### EXERCISE
Give the part of the rows from the line containing "MP3，电影等拷入卡里不能播放" through the end of the rows as a Markdown table with the columns No. and Line, one numbered line per table row, skipping blank lines. Leave the pictures out.

** Opening INPUT DATA block **

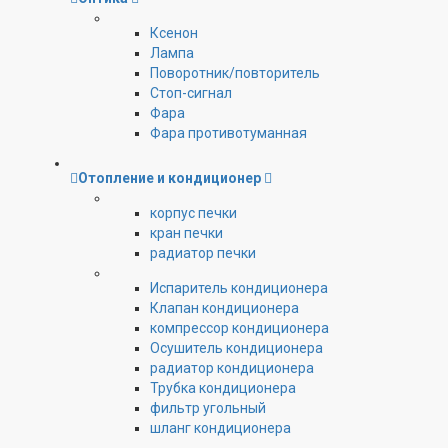
Ксенон
Лампа
Поворотник/повторитель
Стоп-сигнал
Фара
Фара противотуманная
Отопление и кондиционер
корпус печки
кран печки
радиатор печки
Испаритель кондиционера
Клапан кондиционера
компрессор кондиционера
Осушитель кондиционера
радиатор кондиционера
Трубка кондиционера
фильтр угольный
шланг кондиционера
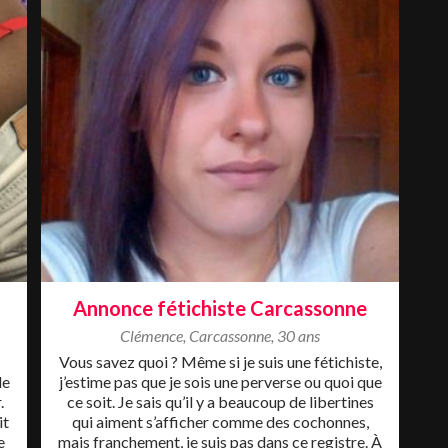
Annonce fétichiste Carcassonne
Clémence
,
Carcassonne
,
30 ans
Vous savez quoi ? Même si je suis une fétichiste,
de
j’estime pas que je sois une perverse ou quoi que
.
ce soit. Je sais qu’il y a beaucoup de libertines
it
qui aiment s’afficher comme des cochonnes,
e
mais franchement, je suis pas dans ce registre. À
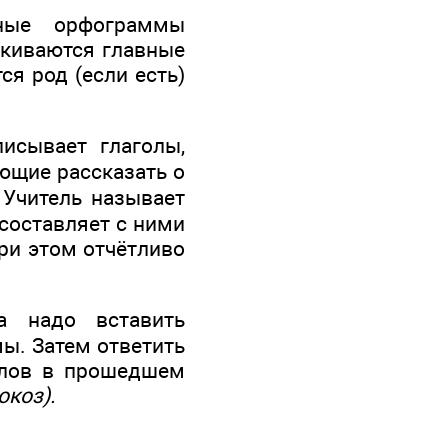
нные орфограммы
ркиваются главные
я род (если есть)
исывает глаголы,
ющие рассказать о
 Учитель называет
составляет с ними
ри этом отчётливо
а надо вставить
ы. Затем ответить
голов в прошедшем
окоз).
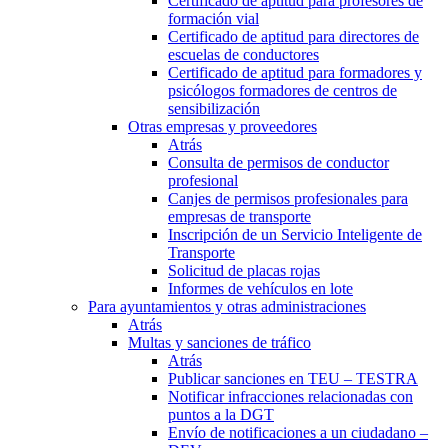
Certificado de aptitud para profesores de
formación vial
Certificado de aptitud para directores de
escuelas de conductores
Certificado de aptitud para formadores y
psicólogos formadores de centros de
sensibilización
Otras empresas y proveedores
Atrás
Consulta de permisos de conductor
profesional
Canjes de permisos profesionales para
empresas de transporte
Inscripción de un Servicio Inteligente de
Transporte
Solicitud de placas rojas
Informes de vehículos en lote
Para ayuntamientos y otras administraciones
Atrás
Multas y sanciones de tráfico
Atrás
Publicar sanciones en TEU – TESTRA
Notificar infracciones relacionadas con
puntos a la DGT
Envío de notificaciones a un ciudadano –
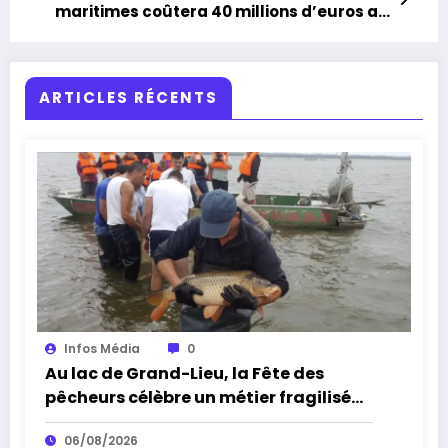
maritimes coûtera 40 millions d’euros au
Département
ARTICLES RÉCENTS
Infos Média
0
Au lac de Grand-Lieu, la Fête des
pêcheurs célèbre un métier fragilisé
par les cormorans et la sécheresse
06/08/2026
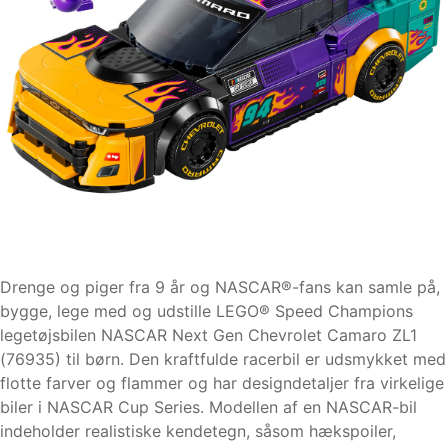
Drenge og piger fra 9 år og NASCAR®-fans kan samle på,
bygge, lege med og udstille LEGO® Speed Champions
legetøjsbilen NASCAR Next Gen Chevrolet Camaro ZL1
(76935) til børn. Den kraftfulde racerbil er udsmykket med
flotte farver og flammer og har designdetaljer fra virkelige
biler i NASCAR Cup Series. Modellen af en NASCAR-bil
indeholder realistiske kendetegn, såsom hækspoiler,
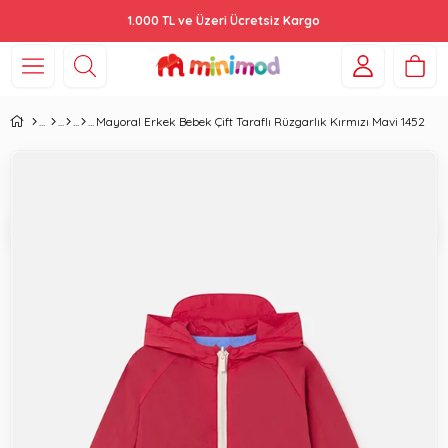
1.000 TL ve Üzeri Ücretsiz Kargo
Mayoral Erkek Bebek Çift Taraflı Rüzgarlık Kırmızı Mavi 1452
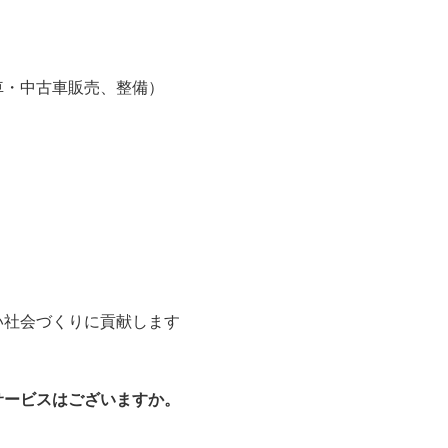
車・中古車販売、整備）
い社会づくりに貢献します
サービスはございますか。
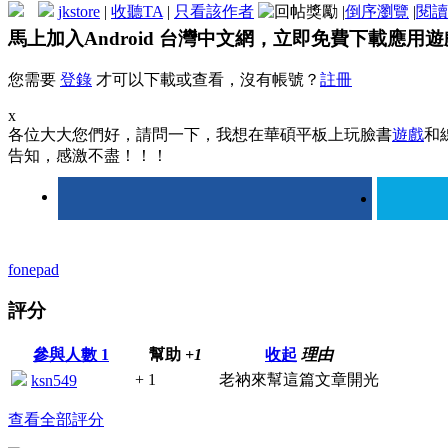
jkstore
|
收聽TA
|
只看該作者
|
倒序瀏覽
|
閱讀
馬上加入Android 台灣中文網，立即免費下載應用
您需要
登錄
才可以下載或查看，沒有帳號？
註冊
x
各位大大您們好，請問一下，我想在華碩平板上玩臉書
遊戲
和
告知，感激不盡！！！
fonepad
評分
參與人數
1
幫助
+1
收起
理由
+ 1
老衲來幫這篇文章開光
ksn549
查看全部評分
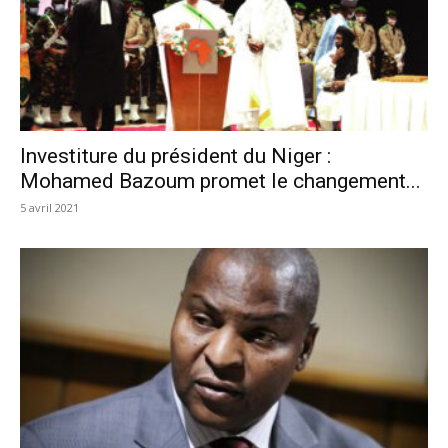
Investiture du président du Niger :
Mohamed Bazoum promet le changement...
5 avril 2021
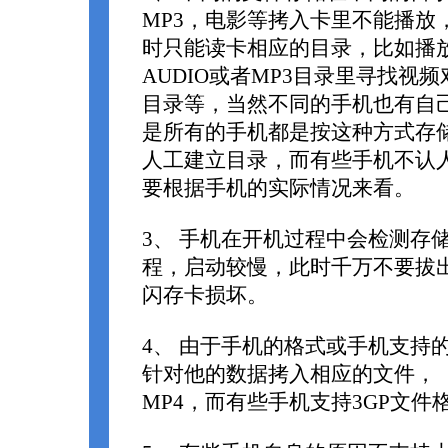
MP3，电影等拷入卡里不能播放
时只能读卡相应的目录，比如播
AUDIO或者MP3目录里寻找视频
目录等，当然不同的手机也有自
是所有的手机都是按这种方式存
人工建立目录，而有些手机不认
要根据手机的实际情况来看。
3、 手机在开机过程中会检测存
程，启动较慢，此时千万不要拔
闪存卡损坏。
4、 由于手机的格式或手机支持
针对他的数据拷入相应的文件，
MP4，而有些手机支持3GP文件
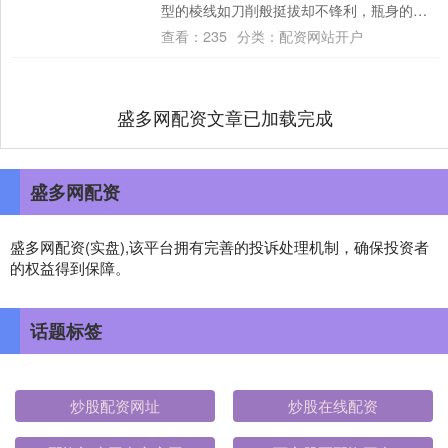
型的棱线如刀削般挺拔却不锋利，瓶身的冰
裂纹细如发丝，像凝固的江雪。最动人的是
查看：
235
分类：
配资网站开户
瓶身两侧....
盛多网配资文章已加载完成
盛多网配资
盛多网配资(实盘),该平台拥有完善的投诉处理机制，确保投资者
的权益得到保障。
话题标签
炒股配资网址
炒股在线配资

** Closing INPUT DATA block **

### RESPONSE TO THIS EXERCISE
| No. | Line |
|---|---|
| 1 | MP3，电影等拷入卡里不能播放 |
| 2 | 时只能读卡相应的目录，比如播 |
| 3 | AUDIO或者MP3目录里寻找视频 |
| 4 | 目录等，当然不同的手机也有自 |
| 5 | 是所有的手机都是按这种方式存 |
| 6 | 人工建立目录，而有些手机不认 |
| 7 | 要根据手机的实际情况来看。 |
| 8 | 3、 手机在开机过程中会检测存 |
| 9 | 程，启动较慢，此时千万不要拔 |
| 10 | 闪存卡损坏。 |
| 11 | 4、 由于手机的格式或手机支持 |
| 12 | 针对他的数据拷入相应的文件， |
| 13 | MP4，而有些手机支持3GP文件 |
| 14 | 型的棱线如刀削般挺拔却不锋利，瓶身的冰 |
| 15 | 裂纹细如发丝，像凝固的江雪。最动人的是 |
| 16 | 查看： |
| 17 | 235 |
| 18 | 分类： |
| 19 | 配资网站开户 |
| 20 | 瓶身两侧.... |
| 21 | 盛多网配资文章已加载完成 |
| 22 | 盛多网配资 |
| 23 | 盛多网配资(实盘),该平台拥有完善的投诉处理机制，确保投资者 |
| 24 | 的权益得到保障。 |
| 25 | 话题标签 |
| 26 | 炒股配资网址 |
| 27 | 炒股在线配资 |